Omudhome Ogbru, PharmD
Omudhome Ogbru, PharmD
Dr. Ogbru received his Doctorate in Pharmacy from the University of the Pacific School of Pharmacy in 1995. He completed a Pharmacy Practice Residency at the University of Arizona/University Medical Center in 1996. He was a Professor of Pharmacy Practice and a Regional Clerkship Coordinator for the University of the Pacific School of Pharmacy from 1996-99.

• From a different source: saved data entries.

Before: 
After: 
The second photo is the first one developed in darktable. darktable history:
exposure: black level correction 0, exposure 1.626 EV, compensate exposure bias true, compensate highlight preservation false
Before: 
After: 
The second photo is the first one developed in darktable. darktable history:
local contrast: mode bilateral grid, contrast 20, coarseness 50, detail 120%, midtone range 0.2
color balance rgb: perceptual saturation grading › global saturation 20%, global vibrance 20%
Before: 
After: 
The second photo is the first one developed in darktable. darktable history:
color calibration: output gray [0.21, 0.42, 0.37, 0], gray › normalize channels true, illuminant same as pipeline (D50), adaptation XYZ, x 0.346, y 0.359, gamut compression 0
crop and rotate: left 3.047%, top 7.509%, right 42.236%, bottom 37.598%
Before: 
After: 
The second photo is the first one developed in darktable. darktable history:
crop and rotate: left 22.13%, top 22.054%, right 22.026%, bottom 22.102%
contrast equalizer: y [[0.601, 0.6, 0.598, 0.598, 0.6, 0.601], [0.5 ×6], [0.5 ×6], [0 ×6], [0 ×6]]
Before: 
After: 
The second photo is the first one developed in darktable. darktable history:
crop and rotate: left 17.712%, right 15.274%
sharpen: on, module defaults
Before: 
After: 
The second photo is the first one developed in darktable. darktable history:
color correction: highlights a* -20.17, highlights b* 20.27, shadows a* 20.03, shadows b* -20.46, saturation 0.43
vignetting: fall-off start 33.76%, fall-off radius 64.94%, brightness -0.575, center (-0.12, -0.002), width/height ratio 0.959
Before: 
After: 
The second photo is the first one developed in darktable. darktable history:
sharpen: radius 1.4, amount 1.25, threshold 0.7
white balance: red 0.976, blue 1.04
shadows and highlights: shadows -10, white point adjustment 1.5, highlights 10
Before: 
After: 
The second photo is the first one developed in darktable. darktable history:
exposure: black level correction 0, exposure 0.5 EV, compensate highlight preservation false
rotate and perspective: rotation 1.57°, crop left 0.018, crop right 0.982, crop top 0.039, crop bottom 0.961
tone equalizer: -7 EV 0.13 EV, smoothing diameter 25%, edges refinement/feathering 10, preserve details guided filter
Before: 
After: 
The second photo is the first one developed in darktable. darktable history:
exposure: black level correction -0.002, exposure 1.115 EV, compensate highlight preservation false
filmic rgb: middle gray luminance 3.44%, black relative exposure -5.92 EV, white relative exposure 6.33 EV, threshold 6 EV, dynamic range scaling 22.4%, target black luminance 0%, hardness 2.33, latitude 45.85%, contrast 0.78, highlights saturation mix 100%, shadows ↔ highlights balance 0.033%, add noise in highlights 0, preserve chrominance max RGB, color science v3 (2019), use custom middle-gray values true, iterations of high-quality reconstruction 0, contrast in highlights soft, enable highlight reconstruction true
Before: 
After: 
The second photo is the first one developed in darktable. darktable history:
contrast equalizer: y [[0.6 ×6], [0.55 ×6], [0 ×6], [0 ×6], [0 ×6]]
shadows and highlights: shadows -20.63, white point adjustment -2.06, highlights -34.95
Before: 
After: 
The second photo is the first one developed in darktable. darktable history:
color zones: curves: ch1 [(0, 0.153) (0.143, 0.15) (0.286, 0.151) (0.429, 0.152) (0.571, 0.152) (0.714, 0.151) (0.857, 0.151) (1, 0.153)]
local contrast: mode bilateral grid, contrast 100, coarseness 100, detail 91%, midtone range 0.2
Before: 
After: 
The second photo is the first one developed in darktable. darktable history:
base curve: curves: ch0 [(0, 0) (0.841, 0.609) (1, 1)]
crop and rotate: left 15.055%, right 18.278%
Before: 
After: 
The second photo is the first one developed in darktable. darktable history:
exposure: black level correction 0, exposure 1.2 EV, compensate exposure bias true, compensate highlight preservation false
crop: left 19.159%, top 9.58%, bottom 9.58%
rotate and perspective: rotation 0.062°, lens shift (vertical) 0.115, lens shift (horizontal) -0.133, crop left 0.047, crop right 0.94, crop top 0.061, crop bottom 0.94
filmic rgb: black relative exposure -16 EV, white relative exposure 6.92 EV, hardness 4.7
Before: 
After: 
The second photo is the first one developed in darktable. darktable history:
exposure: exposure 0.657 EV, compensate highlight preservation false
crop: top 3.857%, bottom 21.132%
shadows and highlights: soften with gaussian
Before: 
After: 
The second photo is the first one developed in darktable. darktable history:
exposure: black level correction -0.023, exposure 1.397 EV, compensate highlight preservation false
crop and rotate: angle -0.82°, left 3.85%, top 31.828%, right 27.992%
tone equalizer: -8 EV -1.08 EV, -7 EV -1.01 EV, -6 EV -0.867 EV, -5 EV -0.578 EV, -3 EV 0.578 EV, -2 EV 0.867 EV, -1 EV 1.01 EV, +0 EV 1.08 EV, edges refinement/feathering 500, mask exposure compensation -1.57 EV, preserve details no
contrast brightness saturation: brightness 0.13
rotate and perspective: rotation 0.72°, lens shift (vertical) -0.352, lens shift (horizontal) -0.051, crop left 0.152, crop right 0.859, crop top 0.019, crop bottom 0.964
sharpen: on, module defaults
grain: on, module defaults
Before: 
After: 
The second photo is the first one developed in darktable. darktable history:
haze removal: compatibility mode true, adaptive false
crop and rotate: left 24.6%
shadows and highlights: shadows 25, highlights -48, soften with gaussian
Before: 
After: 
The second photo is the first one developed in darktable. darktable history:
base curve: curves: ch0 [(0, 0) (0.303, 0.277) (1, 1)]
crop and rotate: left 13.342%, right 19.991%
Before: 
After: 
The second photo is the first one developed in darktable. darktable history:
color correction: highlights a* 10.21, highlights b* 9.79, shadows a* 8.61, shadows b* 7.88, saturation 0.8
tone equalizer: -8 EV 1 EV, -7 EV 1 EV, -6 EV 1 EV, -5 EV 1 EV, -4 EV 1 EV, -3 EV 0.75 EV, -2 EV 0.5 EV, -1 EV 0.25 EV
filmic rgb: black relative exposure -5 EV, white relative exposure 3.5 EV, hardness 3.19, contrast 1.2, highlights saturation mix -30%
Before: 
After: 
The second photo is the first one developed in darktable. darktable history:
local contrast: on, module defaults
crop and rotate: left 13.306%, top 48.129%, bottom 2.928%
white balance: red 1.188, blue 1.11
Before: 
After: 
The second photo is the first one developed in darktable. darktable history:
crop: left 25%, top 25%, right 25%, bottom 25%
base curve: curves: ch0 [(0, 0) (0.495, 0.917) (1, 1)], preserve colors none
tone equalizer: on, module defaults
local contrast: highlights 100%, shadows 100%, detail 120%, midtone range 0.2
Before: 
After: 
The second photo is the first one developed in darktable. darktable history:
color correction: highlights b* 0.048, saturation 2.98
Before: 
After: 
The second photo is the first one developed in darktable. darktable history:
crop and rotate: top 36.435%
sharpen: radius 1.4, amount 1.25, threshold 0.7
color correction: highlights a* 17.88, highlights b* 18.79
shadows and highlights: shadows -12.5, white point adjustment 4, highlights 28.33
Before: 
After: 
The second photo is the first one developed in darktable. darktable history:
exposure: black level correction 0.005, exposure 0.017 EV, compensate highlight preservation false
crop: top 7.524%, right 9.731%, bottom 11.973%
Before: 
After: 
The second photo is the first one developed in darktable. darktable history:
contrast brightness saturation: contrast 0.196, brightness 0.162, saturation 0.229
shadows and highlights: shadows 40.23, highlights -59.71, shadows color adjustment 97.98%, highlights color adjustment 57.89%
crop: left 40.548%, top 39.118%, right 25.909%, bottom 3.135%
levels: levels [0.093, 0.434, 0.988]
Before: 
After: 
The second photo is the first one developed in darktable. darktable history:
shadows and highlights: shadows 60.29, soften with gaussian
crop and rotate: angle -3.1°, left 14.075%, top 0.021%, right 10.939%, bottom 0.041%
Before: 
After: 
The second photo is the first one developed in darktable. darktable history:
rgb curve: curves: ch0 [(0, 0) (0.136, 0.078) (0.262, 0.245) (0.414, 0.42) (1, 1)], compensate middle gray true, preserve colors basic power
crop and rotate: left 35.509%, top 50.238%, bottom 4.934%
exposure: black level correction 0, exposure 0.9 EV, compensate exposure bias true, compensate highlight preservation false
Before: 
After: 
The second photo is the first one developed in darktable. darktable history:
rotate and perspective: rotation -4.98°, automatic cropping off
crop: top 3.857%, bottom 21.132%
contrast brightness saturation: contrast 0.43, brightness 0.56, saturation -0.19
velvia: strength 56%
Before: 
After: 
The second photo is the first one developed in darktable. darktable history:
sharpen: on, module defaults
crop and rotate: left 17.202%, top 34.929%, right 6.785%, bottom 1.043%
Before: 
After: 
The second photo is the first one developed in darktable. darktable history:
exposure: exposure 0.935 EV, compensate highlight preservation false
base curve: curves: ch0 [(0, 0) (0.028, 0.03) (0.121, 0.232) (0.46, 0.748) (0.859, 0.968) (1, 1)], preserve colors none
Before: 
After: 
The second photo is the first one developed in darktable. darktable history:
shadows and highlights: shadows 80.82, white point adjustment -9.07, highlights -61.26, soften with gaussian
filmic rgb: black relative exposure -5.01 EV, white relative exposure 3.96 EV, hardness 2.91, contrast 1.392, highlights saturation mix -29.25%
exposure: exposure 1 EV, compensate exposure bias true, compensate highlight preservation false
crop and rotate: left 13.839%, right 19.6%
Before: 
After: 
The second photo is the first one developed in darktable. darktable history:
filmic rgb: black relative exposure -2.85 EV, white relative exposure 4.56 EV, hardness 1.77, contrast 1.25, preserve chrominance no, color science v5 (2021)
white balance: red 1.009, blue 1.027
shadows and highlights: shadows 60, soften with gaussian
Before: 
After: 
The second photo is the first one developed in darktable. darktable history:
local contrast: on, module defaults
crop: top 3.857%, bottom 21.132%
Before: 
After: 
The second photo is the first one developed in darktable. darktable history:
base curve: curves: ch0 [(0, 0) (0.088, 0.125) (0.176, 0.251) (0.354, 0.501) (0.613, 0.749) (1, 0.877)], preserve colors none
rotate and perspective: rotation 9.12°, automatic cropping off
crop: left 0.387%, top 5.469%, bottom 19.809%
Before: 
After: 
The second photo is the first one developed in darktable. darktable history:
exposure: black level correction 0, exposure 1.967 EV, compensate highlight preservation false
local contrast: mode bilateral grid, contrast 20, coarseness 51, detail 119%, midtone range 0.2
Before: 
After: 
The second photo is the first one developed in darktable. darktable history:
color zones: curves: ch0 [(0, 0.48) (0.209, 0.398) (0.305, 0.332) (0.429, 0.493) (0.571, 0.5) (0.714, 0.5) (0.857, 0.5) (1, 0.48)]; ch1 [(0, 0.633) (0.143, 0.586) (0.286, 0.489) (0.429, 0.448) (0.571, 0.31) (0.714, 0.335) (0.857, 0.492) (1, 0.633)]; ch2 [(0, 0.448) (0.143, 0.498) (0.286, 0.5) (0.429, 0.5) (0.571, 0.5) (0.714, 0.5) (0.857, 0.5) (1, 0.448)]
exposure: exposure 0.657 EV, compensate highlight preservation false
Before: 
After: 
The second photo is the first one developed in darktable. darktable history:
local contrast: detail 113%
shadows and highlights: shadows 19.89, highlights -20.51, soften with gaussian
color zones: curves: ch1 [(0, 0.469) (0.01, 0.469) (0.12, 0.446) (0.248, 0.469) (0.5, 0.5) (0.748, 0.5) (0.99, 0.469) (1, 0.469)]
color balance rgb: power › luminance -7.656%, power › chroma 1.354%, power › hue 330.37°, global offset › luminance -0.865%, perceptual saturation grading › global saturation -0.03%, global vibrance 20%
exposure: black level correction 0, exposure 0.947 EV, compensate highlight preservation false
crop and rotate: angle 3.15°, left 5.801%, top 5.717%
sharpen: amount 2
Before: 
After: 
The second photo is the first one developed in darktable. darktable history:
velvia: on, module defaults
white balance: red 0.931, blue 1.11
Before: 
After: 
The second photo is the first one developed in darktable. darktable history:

Medical and Pharmacy Editor:
GENERIC NAME: atazanavir
BRAND NAME: Reyataz
DRUG CLASS AND MECHANISM: Atazanavir is an oral medication that is used for treating infections caused by the human immunodeficiency virus (HIV). It is in a class of drugs called protease inhibitors that also includes ritonavir (Norvir), nelfinavir (Viracept), indinavir (Crixivan) and saquinavir (Invirase, Fortovase). During infection with HIV, the HIV virus multiplies within the body's cells. Viruses are released from the cells and spread throughout the body where they infect other cells. In this manner, HIV infection is perpetuated among new cells that the body produces continually. During the production of the viruses, new proteins must be made. Some of the proteins are structural proteins, that, is, proteins that form the body of the new viruses. Other proteins are enzymes that manufacture DNA and other components for the new viruses. Protease is the enzyme that forms the new structural proteins and enzymes. Atazanavir blocks the activity of protease and results in the formation of new viruses with defective proteins that are unable to infect the body's cells. As a result, the number of viruses in the body (the viral load) decreases. Nevertheless, atazanavir does not prevent the transmission of HIV among individuals, and it does not cure HIV infections or AIDS. Atazanavir was approved by the FDA in June 2003.
GENERIC AVAILABLE: No
PREPARATIONS: Capsules: 100, 150, 200, and 300 mg
STORAGE: Atazanavir should be stored at room temperature, between 15 C to 30 C (59 F to 86 F).
PRESCRIBED FOR: Atazanavir is used in combination with other drugs for the treatment of HIV infections.
DOSING: The starting dose of atazanavir for treatment naive adults is 300 mg atazanavir plus 100 mg ritonavir (Norvir) once daily with food or 400 mg atazanavir once daily with food if unable to tolerate ritonavir.
Ritonavir increases the concentration of atazanavir in the blood. Efavirenz (Sustiva) decreases the concentration of atazanavir in the blood. Therefore, when patients are receiving both atazanavir and efavirenz, 100 mg ritonavir also should be added to 400 mg atazanavir in order to keep the levels of atazanavir in the blood at the desired levels.
Adults who have previously received treatment should not be treated with atazanavir alone. They should receive atazanavir 300 mg plus ritonavir 100 mg once daily or atazanavir 400 mg plus ritonavir 100 mg once daily if also receiving H2-antagonists and tenofovir (Viread) (see drug interactions).
DRUG INTERACTIONS: Atazanavir inhibits the enzymes that eliminate many drugs from the body. Administration of these drugs along with atazanavir may result in increased concentrations of these drugs and cause more side effects. Atazanavir also is eliminated by enzymes in the liver, and drugs that increase the activity of these enzymes may decrease the concentration of atazanavir in the blood and reduce the effect of atazanavir. Conversely, drugs that prevent the elimination of atazanavir may increase the concentration of atazanavir in the blood and cause increased atazanavir-related side effects. Some of the important potential or known interactions are mentioned below. Viewers should consult their health care professional before combining any drugs with atazanavir.
Rifampin (Rifadin), St. John's Wort, tenofovir (Viread), and efavirenz (Sustiva) decrease the blood levels of atazanavir and this can reduce the effect of atazanavir. Dose modifications are necessary when atazanavir is combined with efavirenz or tenofovir. Rifampin and St. John's Wort should not be combined with atazanavir.
Atazanavir decreases the elimination and, therefore, could increase the side effects of triazolam (Halcion), midazolam (Versed), bepridil (Vascor), verapamil (Isoptin) , diltiazem (Cardizem), lovastatin (Mevacor), simvastatin (Zocor), atorvastatin (Lipitor), pimozide (Orap), irinotecan (Camptosar), cyclosporine (Sandimmune), rifabutin (Mycobutin), amiodarone (Cordarone), clarithromycin (Biaxin), alfuzosin (Uroxatral), and ergot drugs (Migranal, Cafergot). Combining atazanavir with lovastatin, simvastatin, pimozide, triazolam, midazolam, irinotecan, ergot drugs, or alfuzosin is contraindicated.